Extract provided
A key problem in the origin of sulfides in the disseminated mineralization and net-textured ores and ore blebs is the source of their sulfur: whether the sulfur was juvenile or it was isotopically heavy sulfur extracted from the host rocks. The answer seems to be self-evident in view of the fact that sulfides in the basal horizon are enriched in isotopically heavy sulfur. However, it is worth mentioning that the highest δ34S values of approximately +(8–12)‰ are typical of rocks poor in sulfides and occurring near the contact, whereas the sulfur isotope composition of the sulfide ores and sulfides disseminated throughout most of apophysis DV10 is characterized by values no higher than +2.5‰ (Table 1). This limit is consistent with earlier data shown in Fig. 2.

The additive contamination mechanism for the Dovyren magmas shall thus take into account the interaction of the mantle reservoir that had mantle δ34S values (0 to +2‰) with host rocks, whose sulfur isotope composition varied within broader limits. Of all possible scenarios of the process, the two following ones deserve special mention. According to one of them, the magmas could interact with sulfides in the host rocks, which are enriched in the heavy sulfur isotope (their δ34S is higher than approximately +10‰). Another scenario involves the interaction of the magmas with crustal sulfides characterized by a bimodal distribution of δ34S values: approximately +2.5‰ and higher than +10‰. In the situation when the assumed contaminant is a heterogeneous mixture of sulfur sources of different isotope composition, different mixing models with different magma/rock ratios shall be analyzed. To solve this problem, it is necessary to specify more accurately the range of the δ34S values of the host rocks.

One of the first published values was δ34S = +3.2‰, which was obtained for pyrrhotite from quartz–pyroxene–plagioclase hornfels with abundant disseminated pyrrhotite–chalcopyrite mineralization in the basal zone of the Yoko-Dovyren massif (Vinogradov and Grinenko, 1964). Later on S.A. Gurulev et al. (1978) published a value of δ34S = –0.18‰ for pyrrhotite from a sandy bed in flysch-like sequence of the Ondoko Formation, which underlies the pluton (Konnikov, 1986). Sulfides richer in the 34S isotope were found (Glotov et al., 1998) in the siltstone with pyrite–pyrrhotite veinlets and dolomite with pyrite–sphalerite mineralization: δ34S = +7.8‰ in both instances. The broadest variations in the sulfur isotope composition of sulfides in the host rocks were presented in the dissertation by L.N. Grinenko (1986): data on approximately 30 samples lie within the δ34S range of –10‰ to almost +27‰, with a mode of δ34S ≅ +2‰, at an average sulfur concentration of 0.54 ± 0.15 wt %. Neither petrographic description of the samples nor their geological settings are presented therein.

Provided material

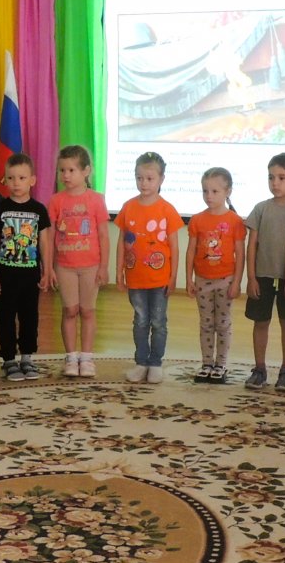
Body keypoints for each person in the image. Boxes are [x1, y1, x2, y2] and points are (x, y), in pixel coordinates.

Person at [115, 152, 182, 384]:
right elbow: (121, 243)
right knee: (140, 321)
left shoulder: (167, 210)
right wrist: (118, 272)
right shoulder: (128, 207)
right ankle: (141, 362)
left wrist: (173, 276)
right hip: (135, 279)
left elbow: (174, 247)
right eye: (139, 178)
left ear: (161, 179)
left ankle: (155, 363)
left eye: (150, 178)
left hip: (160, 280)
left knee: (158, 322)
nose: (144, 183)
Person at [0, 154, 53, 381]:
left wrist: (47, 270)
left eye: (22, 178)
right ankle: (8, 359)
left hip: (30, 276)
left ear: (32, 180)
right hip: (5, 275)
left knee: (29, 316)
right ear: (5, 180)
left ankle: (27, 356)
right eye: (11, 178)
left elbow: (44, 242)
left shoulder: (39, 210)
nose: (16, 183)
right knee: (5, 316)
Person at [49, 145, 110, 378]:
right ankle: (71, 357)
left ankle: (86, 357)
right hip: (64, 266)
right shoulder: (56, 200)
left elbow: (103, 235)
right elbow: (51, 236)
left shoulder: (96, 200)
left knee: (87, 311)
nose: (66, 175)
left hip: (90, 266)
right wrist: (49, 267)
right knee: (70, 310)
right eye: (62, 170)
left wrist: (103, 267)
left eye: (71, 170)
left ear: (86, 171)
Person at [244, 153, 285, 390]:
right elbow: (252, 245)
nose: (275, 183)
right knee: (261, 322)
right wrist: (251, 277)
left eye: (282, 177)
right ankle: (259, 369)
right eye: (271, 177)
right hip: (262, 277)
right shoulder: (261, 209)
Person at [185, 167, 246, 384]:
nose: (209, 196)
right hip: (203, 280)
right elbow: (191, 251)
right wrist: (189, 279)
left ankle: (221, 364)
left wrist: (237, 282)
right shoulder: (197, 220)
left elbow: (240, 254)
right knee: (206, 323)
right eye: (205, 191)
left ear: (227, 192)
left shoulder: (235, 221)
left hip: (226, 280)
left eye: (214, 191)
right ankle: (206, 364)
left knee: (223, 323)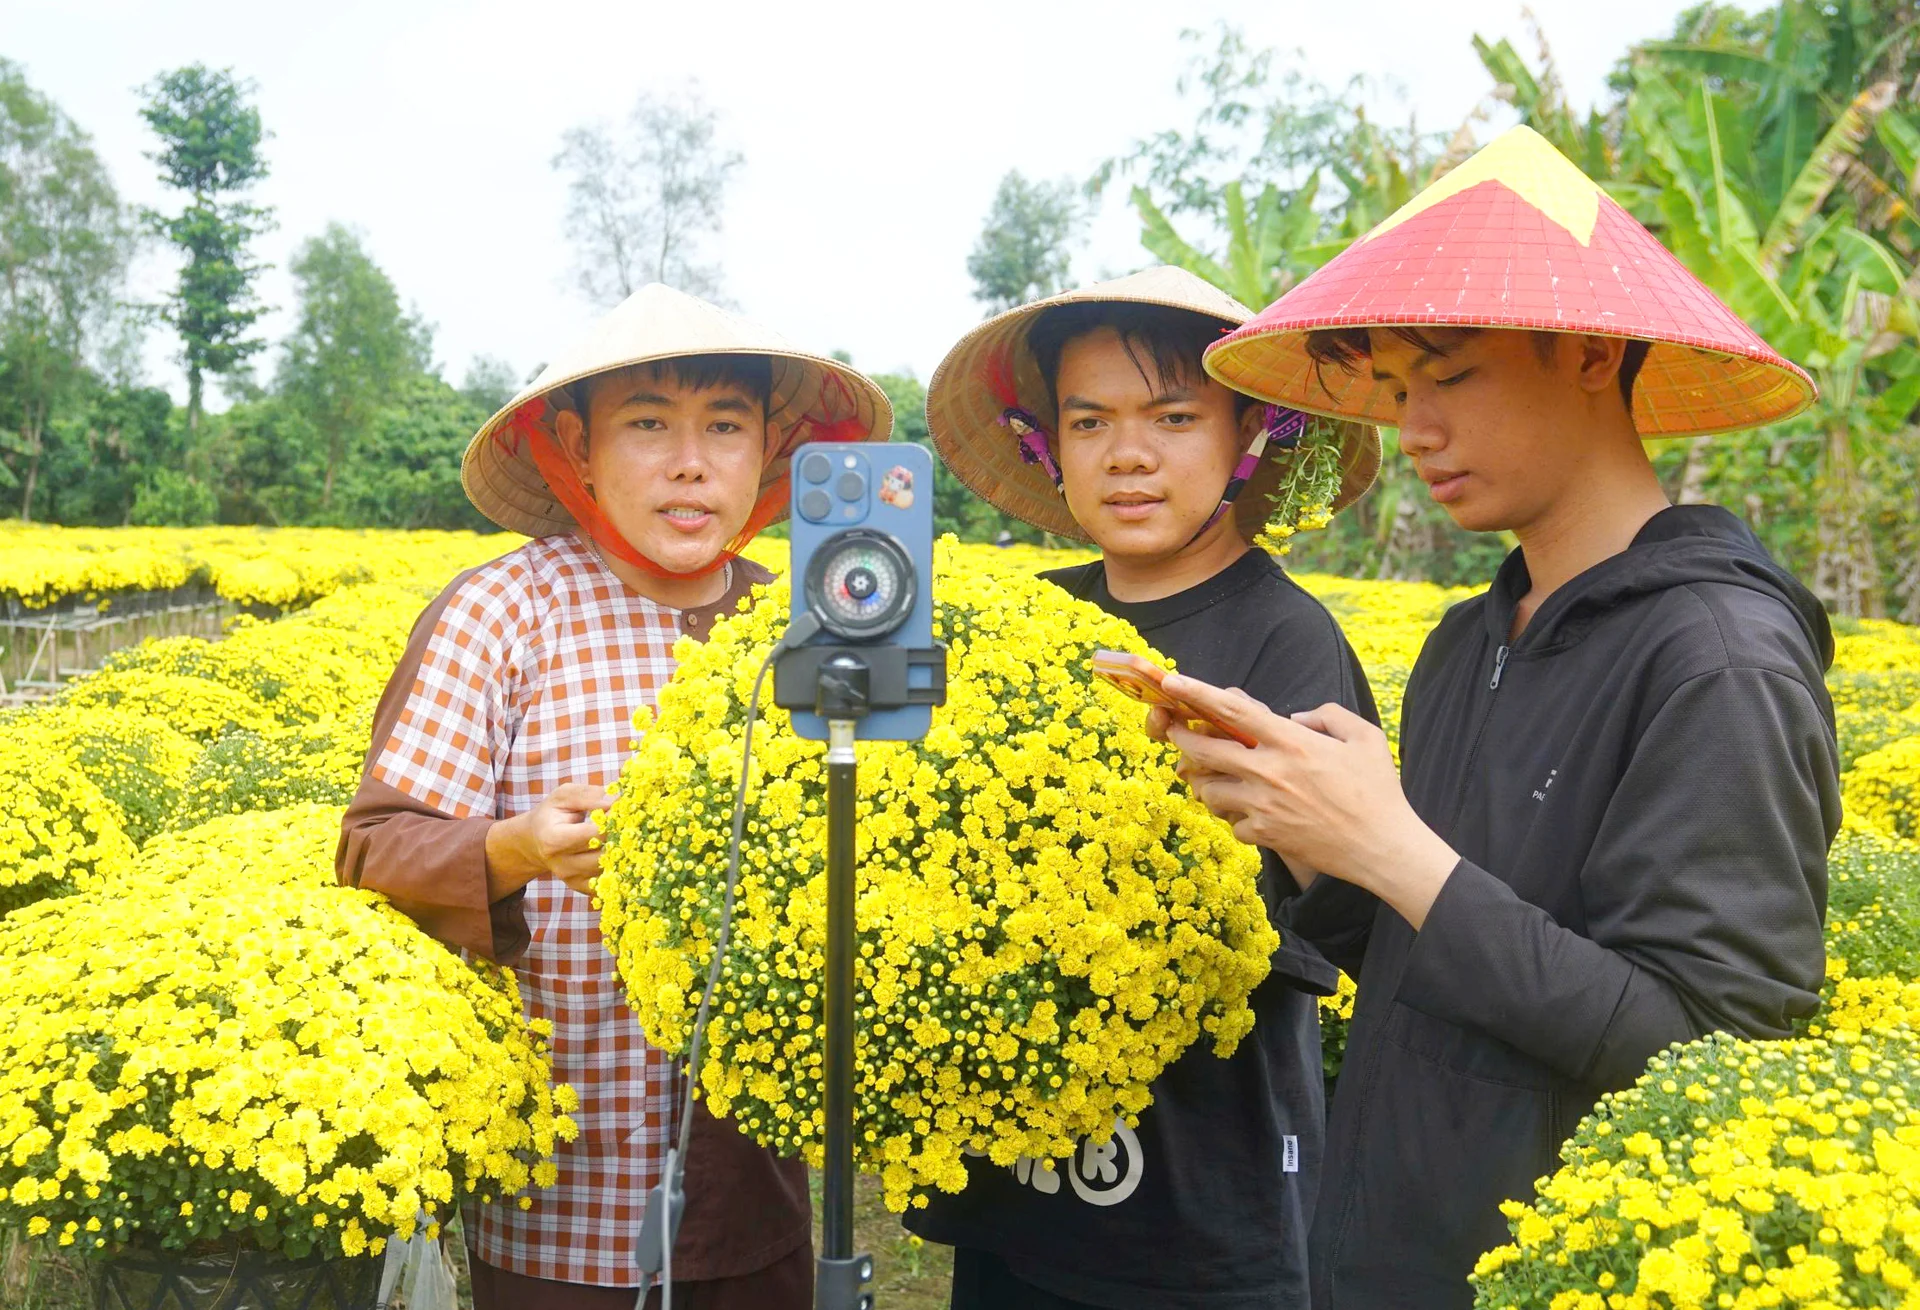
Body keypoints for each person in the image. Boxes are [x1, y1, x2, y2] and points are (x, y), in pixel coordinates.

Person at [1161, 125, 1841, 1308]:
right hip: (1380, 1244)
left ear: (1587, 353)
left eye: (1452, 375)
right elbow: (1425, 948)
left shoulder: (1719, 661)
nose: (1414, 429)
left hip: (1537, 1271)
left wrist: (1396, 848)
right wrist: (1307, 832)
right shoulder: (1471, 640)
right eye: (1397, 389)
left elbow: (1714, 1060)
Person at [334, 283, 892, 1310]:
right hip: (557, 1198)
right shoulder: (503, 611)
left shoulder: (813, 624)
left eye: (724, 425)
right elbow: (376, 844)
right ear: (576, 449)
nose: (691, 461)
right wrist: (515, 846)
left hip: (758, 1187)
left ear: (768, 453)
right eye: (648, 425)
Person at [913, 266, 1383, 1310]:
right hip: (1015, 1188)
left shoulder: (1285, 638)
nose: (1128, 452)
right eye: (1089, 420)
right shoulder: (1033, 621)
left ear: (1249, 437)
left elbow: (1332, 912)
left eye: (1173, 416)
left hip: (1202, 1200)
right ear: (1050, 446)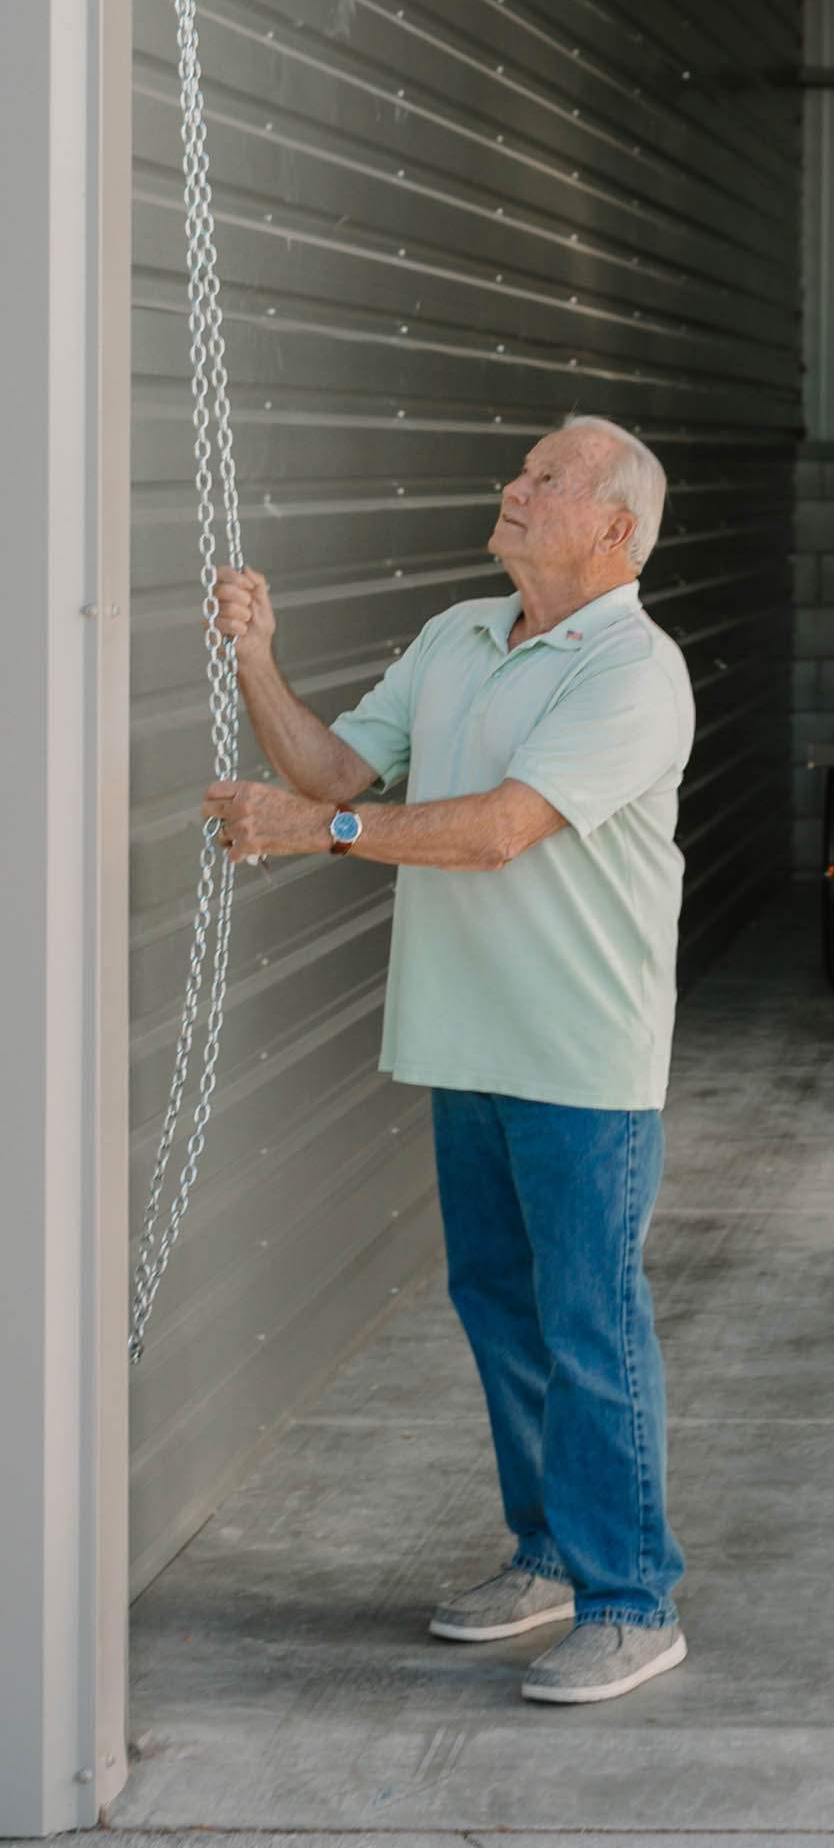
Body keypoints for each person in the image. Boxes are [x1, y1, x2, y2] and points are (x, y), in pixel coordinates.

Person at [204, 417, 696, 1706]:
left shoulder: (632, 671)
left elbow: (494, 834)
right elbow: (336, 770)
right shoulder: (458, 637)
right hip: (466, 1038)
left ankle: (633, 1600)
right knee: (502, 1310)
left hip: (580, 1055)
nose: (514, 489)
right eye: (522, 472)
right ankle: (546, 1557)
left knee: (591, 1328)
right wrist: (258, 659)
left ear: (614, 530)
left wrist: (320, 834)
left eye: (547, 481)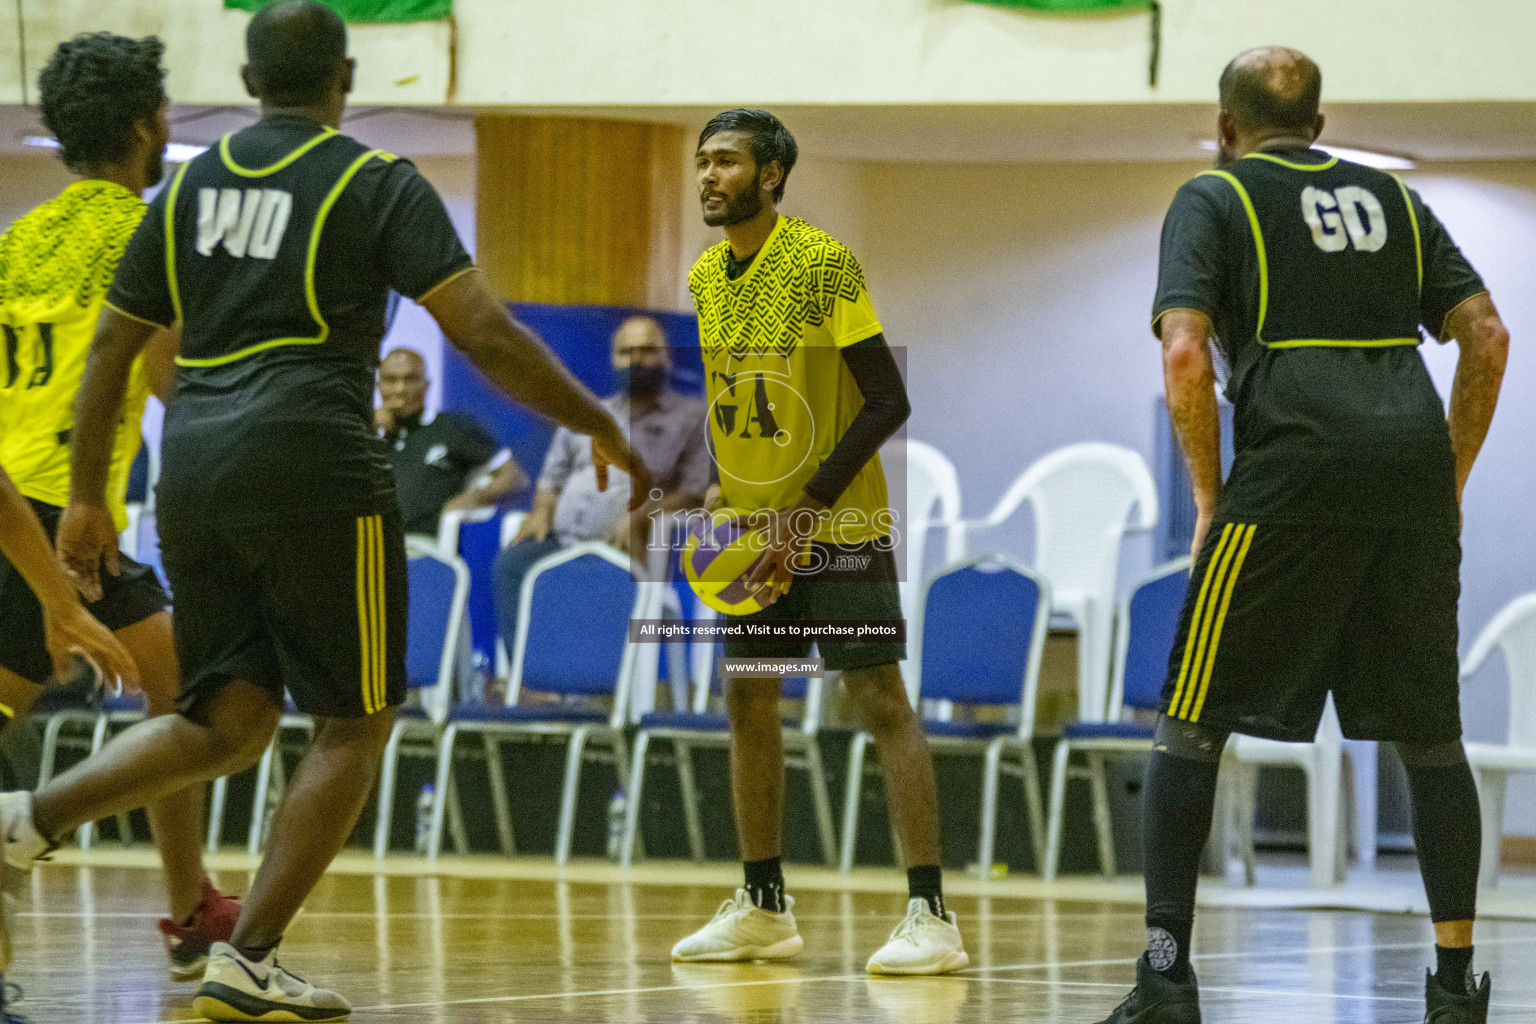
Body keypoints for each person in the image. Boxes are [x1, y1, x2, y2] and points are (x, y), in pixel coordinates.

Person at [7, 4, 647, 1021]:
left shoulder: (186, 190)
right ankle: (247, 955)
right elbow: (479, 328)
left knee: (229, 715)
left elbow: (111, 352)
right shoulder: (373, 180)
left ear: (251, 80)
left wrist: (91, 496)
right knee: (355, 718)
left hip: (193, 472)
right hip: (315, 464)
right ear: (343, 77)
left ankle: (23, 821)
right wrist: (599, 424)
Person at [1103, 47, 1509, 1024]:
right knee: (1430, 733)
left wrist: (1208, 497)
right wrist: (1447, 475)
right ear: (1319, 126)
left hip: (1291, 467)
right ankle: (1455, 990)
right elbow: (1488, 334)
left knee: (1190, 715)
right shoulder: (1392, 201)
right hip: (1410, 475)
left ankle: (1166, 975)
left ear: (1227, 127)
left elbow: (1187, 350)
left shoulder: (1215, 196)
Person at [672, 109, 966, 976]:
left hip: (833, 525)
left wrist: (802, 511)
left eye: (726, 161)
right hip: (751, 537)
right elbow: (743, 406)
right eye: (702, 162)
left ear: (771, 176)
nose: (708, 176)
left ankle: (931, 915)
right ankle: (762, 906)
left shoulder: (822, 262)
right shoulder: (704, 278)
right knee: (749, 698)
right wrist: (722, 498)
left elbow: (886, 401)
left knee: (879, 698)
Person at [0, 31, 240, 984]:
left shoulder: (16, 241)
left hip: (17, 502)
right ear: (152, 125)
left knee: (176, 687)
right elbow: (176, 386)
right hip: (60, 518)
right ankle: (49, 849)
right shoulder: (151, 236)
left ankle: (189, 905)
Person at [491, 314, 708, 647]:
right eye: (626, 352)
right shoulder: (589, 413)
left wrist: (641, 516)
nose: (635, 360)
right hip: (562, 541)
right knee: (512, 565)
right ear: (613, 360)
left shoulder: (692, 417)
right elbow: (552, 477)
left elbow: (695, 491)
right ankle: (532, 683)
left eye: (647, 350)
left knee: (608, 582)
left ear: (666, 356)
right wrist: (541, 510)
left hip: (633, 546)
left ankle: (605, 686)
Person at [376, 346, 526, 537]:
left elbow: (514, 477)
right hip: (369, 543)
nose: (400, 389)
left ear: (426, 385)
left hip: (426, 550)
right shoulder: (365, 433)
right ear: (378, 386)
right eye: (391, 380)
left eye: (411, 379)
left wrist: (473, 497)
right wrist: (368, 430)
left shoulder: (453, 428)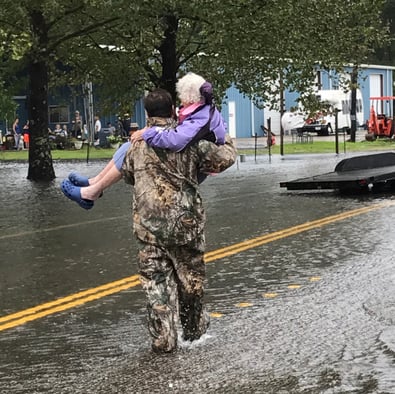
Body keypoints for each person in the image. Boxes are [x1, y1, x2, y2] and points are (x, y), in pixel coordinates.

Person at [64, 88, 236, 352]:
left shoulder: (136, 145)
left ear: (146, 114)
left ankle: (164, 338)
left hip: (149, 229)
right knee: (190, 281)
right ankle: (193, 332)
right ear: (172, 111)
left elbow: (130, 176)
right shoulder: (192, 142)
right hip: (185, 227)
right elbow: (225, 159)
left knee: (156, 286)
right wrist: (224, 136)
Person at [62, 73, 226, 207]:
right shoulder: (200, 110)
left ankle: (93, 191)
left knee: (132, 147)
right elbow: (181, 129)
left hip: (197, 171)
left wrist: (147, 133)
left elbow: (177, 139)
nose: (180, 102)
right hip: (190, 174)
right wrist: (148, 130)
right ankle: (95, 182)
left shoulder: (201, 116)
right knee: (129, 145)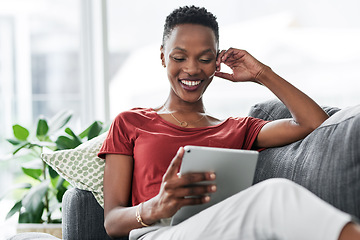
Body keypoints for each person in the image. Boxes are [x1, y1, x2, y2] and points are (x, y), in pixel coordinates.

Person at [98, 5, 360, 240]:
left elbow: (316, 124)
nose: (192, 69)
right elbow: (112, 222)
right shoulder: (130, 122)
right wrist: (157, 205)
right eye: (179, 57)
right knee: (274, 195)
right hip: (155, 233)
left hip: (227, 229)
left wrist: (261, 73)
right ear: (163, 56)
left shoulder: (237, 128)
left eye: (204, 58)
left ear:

Apply what you read
a – Which published works does the sulfur isotope passage cite by author and year?
b – Answer these questions from the sulfur isotope passage:
(i) What is the highest δ34S value for the sulfide ores and the sulfides disseminated throughout most of apophysis DV10?
(ii) Which formation underlies the pluton?
(iii) About how many samples does Grinenko's dissertation give data on?
The listing is separate material unrelated to the sulfur isotope passage.

Solutions to the problems
a –
Vinogradov and Grinenko (1964)
S.A. Gurulev et al. (1978)
Konnikov (1986)
Glotov et al. (1998)
L.N. Grinenko (1986)

b –
(i) No higher than +2.5‰.
(ii) The Ondoko Formation.
(iii) Approximately 30 samples.